I Do Not Want My Kids To Be Happy

I just came back from the doctor.  Let’s have a moment of silence because I have begun menopause. (Insert silence…sigh…more silence)  I live with 2 teenage daughters that on any given day can have as many as 50 personalities BEFORE we get to school.  (Another moment of silence…and glass of wine)  A husband that could be on the show, “House” with his mystery illness. (Pour another glass) A senior citizen dog that has dementia, and a young dog that has pride issues and gives me looks that say, “Go ahead…make my day.” (The older dog actually drinks wine because of this.)  Sound familiar?  Does it sound like your house?  Maybe a little different context, but you get the gist.  This is life.  Life is hard.  Life is funny.  Life is unfair.  Life has left me asking myself, “But, what about the happily ever…?”  Nope.

I do not strive for happy.  I do strive for contentment.  There is a huge difference.  I strive to be content in all situations in life and it has not only changed my perception of life, it has changed me.  I am teaching my daughters to do the same.

1. Stop Comparing

This is a game changer.  I once knew a college student that had worked so hard in the off season to compete in the hurdles.  She worked out in all kind of weather.  She had a goal and she was not going to let ANYTHING stop her.  She was amazing and ready.  During the race, she had to keep focused, but she didn’t.  She looked to the side.  She looked at her opponent and when she did, she fell.  She lost the race.  Comparison robs you of contentment.

2. Enjoy the Process…

I recently asked our girls, “Do you spend more time practicing or playing games?  Do you spend more time preparing for a show or actually performing the show?”  Their response was the same.  “We spend more time preparing.”   My reply was, “If we spend most of the time in the process, why do we not enjoy it more?”  We have to be intentional in enjoying the process.  It is messy, full of failure, and hard. It is filled with temporary feelings that pass.  And if we are not careful, we will only be longing for the future and not enjoying the now.  If we can enjoy that, hard life moments will be easier to embrace.

3. The best memories are when things go wrong….

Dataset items
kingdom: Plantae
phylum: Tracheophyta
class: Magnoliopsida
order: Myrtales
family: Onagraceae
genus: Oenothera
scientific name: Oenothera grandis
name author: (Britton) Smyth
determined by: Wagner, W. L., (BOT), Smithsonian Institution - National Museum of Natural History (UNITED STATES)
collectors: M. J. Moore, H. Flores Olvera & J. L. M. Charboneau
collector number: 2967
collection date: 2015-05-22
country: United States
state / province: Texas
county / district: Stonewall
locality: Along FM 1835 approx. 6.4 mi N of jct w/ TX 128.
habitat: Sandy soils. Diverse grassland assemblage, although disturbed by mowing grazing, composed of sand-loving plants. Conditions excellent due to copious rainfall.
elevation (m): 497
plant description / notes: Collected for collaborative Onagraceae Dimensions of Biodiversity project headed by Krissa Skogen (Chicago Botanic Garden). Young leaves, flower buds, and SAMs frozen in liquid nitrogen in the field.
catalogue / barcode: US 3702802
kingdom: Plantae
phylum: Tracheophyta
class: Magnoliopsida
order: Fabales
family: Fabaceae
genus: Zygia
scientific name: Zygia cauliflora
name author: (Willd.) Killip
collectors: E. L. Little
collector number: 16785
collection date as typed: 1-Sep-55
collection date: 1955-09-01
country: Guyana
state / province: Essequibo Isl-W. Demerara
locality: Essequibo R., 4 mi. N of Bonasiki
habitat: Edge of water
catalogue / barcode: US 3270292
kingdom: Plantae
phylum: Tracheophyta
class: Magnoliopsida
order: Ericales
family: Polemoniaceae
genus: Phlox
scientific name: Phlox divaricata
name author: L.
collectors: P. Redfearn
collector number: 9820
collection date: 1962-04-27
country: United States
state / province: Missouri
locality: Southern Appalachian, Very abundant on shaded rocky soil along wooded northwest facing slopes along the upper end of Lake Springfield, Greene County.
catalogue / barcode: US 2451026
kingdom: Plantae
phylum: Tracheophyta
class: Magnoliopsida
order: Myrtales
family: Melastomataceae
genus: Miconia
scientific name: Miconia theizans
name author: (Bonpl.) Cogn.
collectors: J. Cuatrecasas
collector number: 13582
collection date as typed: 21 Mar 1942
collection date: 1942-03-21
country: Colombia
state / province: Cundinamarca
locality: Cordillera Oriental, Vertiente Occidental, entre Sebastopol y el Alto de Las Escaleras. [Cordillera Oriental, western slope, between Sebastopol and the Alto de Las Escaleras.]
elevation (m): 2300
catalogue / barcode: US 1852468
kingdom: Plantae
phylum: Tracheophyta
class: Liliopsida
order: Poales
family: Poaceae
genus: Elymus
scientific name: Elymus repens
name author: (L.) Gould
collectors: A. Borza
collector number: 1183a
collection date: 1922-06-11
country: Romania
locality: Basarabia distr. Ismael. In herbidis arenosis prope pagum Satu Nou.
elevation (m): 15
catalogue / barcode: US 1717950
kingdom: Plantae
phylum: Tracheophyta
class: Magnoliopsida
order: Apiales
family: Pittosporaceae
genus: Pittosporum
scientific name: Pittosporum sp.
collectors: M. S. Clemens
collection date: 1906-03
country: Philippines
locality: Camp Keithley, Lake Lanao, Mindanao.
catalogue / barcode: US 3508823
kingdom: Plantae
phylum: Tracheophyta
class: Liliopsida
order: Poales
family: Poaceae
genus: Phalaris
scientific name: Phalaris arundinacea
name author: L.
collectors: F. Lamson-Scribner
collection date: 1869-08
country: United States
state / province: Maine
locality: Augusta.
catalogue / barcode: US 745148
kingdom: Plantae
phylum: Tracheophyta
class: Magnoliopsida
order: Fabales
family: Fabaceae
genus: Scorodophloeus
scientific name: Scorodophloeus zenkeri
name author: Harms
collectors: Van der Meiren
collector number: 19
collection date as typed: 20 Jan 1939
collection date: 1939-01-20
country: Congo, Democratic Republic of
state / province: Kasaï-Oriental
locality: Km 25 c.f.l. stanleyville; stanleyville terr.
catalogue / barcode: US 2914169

## [WRITTEN EXERCISE A]
According to the post on contentment, what did the hurdler do during the race that made her fall?
## [WRITTEN EXERCISE B]
Write the next part of the post on contentment, picking up right after its last heading.

## [FINAL ANSWER A]
She looked to the side at her opponent.

## [FINAL ANSWER B]
I love to hear the girls tell stories.  They never say, “Remember that one time, when everything was perfect and we just laughed and had fun.”  I know there have been times like that, but if you get them telling stories, it is usually funny stories when things went terribly wrong.    “Remember the 14 foot tree that you HAD to have for Christmas and it fell on dad twice…and he made you hold it while he went to Lowe’s?”  Those moments are when we grow…learn to laugh and let go of what it is supposed to be in your head.  It will never measure up.

I hear parents say, “I just want my kids to be happy.”  Nope. I am not the happy wagon.  I want my kids to learn to be content in all situations. I want my kids to feel the feelings and own them.  Angry? Yep.  Disappointed?  Yep.  Feeling inferior?  Yep.  Gritchy (that is a word co-workers and I made up.  It is between grumpy and b*&(#y)  It Happens.   Feelings come and go, how we choose to respond to them and the situations in our lives shows our true character.  Contentment is learned and we need to teach it.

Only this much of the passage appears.